start Given information

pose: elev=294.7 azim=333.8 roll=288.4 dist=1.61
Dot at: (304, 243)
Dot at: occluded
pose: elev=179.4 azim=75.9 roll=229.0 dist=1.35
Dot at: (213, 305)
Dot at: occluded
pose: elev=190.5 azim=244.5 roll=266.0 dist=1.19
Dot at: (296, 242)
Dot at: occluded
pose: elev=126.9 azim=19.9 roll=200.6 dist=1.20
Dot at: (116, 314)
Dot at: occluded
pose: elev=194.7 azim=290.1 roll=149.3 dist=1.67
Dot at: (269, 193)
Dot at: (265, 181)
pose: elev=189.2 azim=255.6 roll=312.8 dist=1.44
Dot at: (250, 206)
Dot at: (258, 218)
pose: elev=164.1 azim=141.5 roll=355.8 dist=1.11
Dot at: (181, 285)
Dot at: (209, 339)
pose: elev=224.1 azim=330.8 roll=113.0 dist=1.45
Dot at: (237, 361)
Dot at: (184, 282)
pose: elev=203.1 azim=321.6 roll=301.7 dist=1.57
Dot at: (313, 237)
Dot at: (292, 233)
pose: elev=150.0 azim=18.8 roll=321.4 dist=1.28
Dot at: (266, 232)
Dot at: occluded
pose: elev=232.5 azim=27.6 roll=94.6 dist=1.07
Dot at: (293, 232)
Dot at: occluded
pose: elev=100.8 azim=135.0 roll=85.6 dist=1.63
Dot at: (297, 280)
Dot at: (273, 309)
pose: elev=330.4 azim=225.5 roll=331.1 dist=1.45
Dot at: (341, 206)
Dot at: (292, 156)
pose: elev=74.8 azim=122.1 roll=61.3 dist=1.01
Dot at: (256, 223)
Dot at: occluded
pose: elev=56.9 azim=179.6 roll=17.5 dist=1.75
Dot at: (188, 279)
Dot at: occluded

end Given information

*What you are asked to do*
Copy every one of the records above line for line, without changing anything.

*Completed exercise*
pose: elev=294.7 azim=333.8 roll=288.4 dist=1.61
Dot at: (304, 243)
Dot at: occluded
pose: elev=179.4 azim=75.9 roll=229.0 dist=1.35
Dot at: (213, 305)
Dot at: occluded
pose: elev=190.5 azim=244.5 roll=266.0 dist=1.19
Dot at: (296, 242)
Dot at: occluded
pose: elev=126.9 azim=19.9 roll=200.6 dist=1.20
Dot at: (116, 314)
Dot at: occluded
pose: elev=194.7 azim=290.1 roll=149.3 dist=1.67
Dot at: (269, 193)
Dot at: (265, 181)
pose: elev=189.2 azim=255.6 roll=312.8 dist=1.44
Dot at: (250, 206)
Dot at: (258, 218)
pose: elev=164.1 azim=141.5 roll=355.8 dist=1.11
Dot at: (181, 285)
Dot at: (209, 339)
pose: elev=224.1 azim=330.8 roll=113.0 dist=1.45
Dot at: (237, 361)
Dot at: (184, 282)
pose: elev=203.1 azim=321.6 roll=301.7 dist=1.57
Dot at: (313, 237)
Dot at: (292, 233)
pose: elev=150.0 azim=18.8 roll=321.4 dist=1.28
Dot at: (266, 232)
Dot at: occluded
pose: elev=232.5 azim=27.6 roll=94.6 dist=1.07
Dot at: (293, 232)
Dot at: occluded
pose: elev=100.8 azim=135.0 roll=85.6 dist=1.63
Dot at: (297, 280)
Dot at: (273, 309)
pose: elev=330.4 azim=225.5 roll=331.1 dist=1.45
Dot at: (341, 206)
Dot at: (292, 156)
pose: elev=74.8 azim=122.1 roll=61.3 dist=1.01
Dot at: (256, 223)
Dot at: occluded
pose: elev=56.9 azim=179.6 roll=17.5 dist=1.75
Dot at: (188, 279)
Dot at: occluded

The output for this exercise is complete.